Selama ini Rakom masih mengandalkan relawan sebagai pengisi informasi. Sumber daya manusia memang salah satu kendala yang dihadapi Rakom. Namun, warga sudah mulai berpartisipasi dengan menyumbang informasi melalui sms ataupun telepon, kemudian disiarkan di radio. Kedepannya, wargalah yang diharapkan lebih aktif.

Kendala lain ada di pendanaan. Sebagai radio komunitas non-profit, Rakom tidak diperbolehkan menerima iklan komersil. Maka tim Rakom harus bekerja keras mencari sumber pendanaan alternatif baik dari iklan layanan masayarakat maupun bantuan dana.

Sesuai dengan tujuan Rakom sebagai mediator dan artikulator serta corong bagi suara warga, keterlibatan lokal adalah yang utama. Dadang pun menyatakan harapannya agar radio ini makin memberdayakan warga dan menghasilkan perubahan perilaku ke arah yang lebih baik khususnya di daerah bencana tersebut.

Dibalik RakomRakom terselenggara atas inisiatif Walhi Jabar, KPID Jabar dan Jaringan Radio Komunitas Jabar. Dukungan juga didapat dari KONUS (Konservasi Alam Nusantara) dalam bentuk 30 radio transistor yang dibagikan ke posko-posko pengungsi. Antara lain di posko Kecamatan Pangandaran, dan Kecamatan Sidamulih.

Selain KONUS, komunitas lain yang juga mendukung adalah PGRI (Persatuan Guru Rewarga Indonesia) di wilayah Ciamis Selatan, Komunitas Majlis Taqlim, Karang Taruna, dan Pusat Pendidikan Lingkungan Pesisir Pangandaran. Secara kelembagaan mereka menjadi Dewan Penyiaran Komunitas dan juga sebagai pengguna/pemanfaat dan pengisi program radio.

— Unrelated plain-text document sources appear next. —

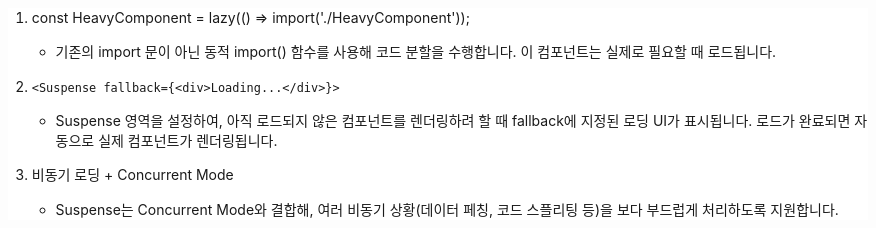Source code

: 1. const HeavyComponent = lazy(() => import('./HeavyComponent'));

   - 기존의 import 문이 아닌 동적 import() 함수를 사용해 코드 분할을 수행합니다. 이 컴포넌트는 실제로 필요할 때 로드됩니다.

2. `<Suspense fallback={<div>Loading...</div>}>`

   - Suspense 영역을 설정하여, 아직 로드되지 않은 컴포넌트를 렌더링하려 할 때 fallback에 지정된 로딩 UI가 표시됩니다. 로드가 완료되면 자동으로 실제 컴포넌트가 렌더링됩니다.

3. 비동기 로딩 + Concurrent Mode
   - Suspense는 Concurrent Mode와 결합해, 여러 비동기 상황(데이터 페칭, 코드 스플리팅 등)을 보다 부드럽게 처리하도록 지원합니다.
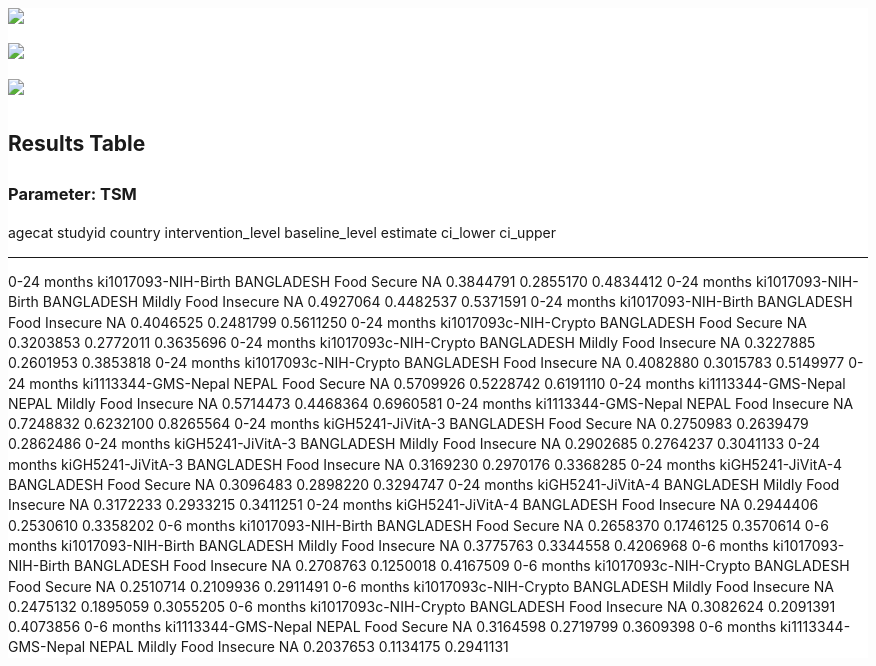 ![](/tmp/3bf2d8bc-5278-45ce-8f0b-b387f2fabb03/95a54139-a699-468d-a1ac-7f7a06885c58/REPORT_files/figure-html/plot_rr-1.png)



![](/tmp/3bf2d8bc-5278-45ce-8f0b-b387f2fabb03/95a54139-a699-468d-a1ac-7f7a06885c58/REPORT_files/figure-html/plot_paf-1.png)

![](/tmp/3bf2d8bc-5278-45ce-8f0b-b387f2fabb03/95a54139-a699-468d-a1ac-7f7a06885c58/REPORT_files/figure-html/plot_par-1.png)

## Results Table

### Parameter: TSM


agecat        studyid                 country      intervention_level     baseline_level     estimate    ci_lower    ci_upper
------------  ----------------------  -----------  ---------------------  ---------------  ----------  ----------  ----------
0-24 months   ki1017093-NIH-Birth     BANGLADESH   Food Secure            NA                0.3844791   0.2855170   0.4834412
0-24 months   ki1017093-NIH-Birth     BANGLADESH   Mildly Food Insecure   NA                0.4927064   0.4482537   0.5371591
0-24 months   ki1017093-NIH-Birth     BANGLADESH   Food Insecure          NA                0.4046525   0.2481799   0.5611250
0-24 months   ki1017093c-NIH-Crypto   BANGLADESH   Food Secure            NA                0.3203853   0.2772011   0.3635696
0-24 months   ki1017093c-NIH-Crypto   BANGLADESH   Mildly Food Insecure   NA                0.3227885   0.2601953   0.3853818
0-24 months   ki1017093c-NIH-Crypto   BANGLADESH   Food Insecure          NA                0.4082880   0.3015783   0.5149977
0-24 months   ki1113344-GMS-Nepal     NEPAL        Food Secure            NA                0.5709926   0.5228742   0.6191110
0-24 months   ki1113344-GMS-Nepal     NEPAL        Mildly Food Insecure   NA                0.5714473   0.4468364   0.6960581
0-24 months   ki1113344-GMS-Nepal     NEPAL        Food Insecure          NA                0.7248832   0.6232100   0.8265564
0-24 months   kiGH5241-JiVitA-3       BANGLADESH   Food Secure            NA                0.2750983   0.2639479   0.2862486
0-24 months   kiGH5241-JiVitA-3       BANGLADESH   Mildly Food Insecure   NA                0.2902685   0.2764237   0.3041133
0-24 months   kiGH5241-JiVitA-3       BANGLADESH   Food Insecure          NA                0.3169230   0.2970176   0.3368285
0-24 months   kiGH5241-JiVitA-4       BANGLADESH   Food Secure            NA                0.3096483   0.2898220   0.3294747
0-24 months   kiGH5241-JiVitA-4       BANGLADESH   Mildly Food Insecure   NA                0.3172233   0.2933215   0.3411251
0-24 months   kiGH5241-JiVitA-4       BANGLADESH   Food Insecure          NA                0.2944406   0.2530610   0.3358202
0-6 months    ki1017093-NIH-Birth     BANGLADESH   Food Secure            NA                0.2658370   0.1746125   0.3570614
0-6 months    ki1017093-NIH-Birth     BANGLADESH   Mildly Food Insecure   NA                0.3775763   0.3344558   0.4206968
0-6 months    ki1017093-NIH-Birth     BANGLADESH   Food Insecure          NA                0.2708763   0.1250018   0.4167509
0-6 months    ki1017093c-NIH-Crypto   BANGLADESH   Food Secure            NA                0.2510714   0.2109936   0.2911491
0-6 months    ki1017093c-NIH-Crypto   BANGLADESH   Mildly Food Insecure   NA                0.2475132   0.1895059   0.3055205
0-6 months    ki1017093c-NIH-Crypto   BANGLADESH   Food Insecure          NA                0.3082624   0.2091391   0.4073856
0-6 months    ki1113344-GMS-Nepal     NEPAL        Food Secure            NA                0.3164598   0.2719799   0.3609398
0-6 months    ki1113344-GMS-Nepal     NEPAL        Mildly Food Insecure   NA                0.2037653   0.1134175   0.2941131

Selain Dewan Penyiaran Komunitas, telah dibentuk pula BPPK (Badan Pelaksana Penyiaran Komunitas). BPPK terdiri dari Kepala Studio, Kesekretariatan, Divisi Program, Divisi Jurnalistik dan Pemberitaan, Divisi Usaha, Divisi Teknik, serta Divisi Umum dan Kepenyiaran.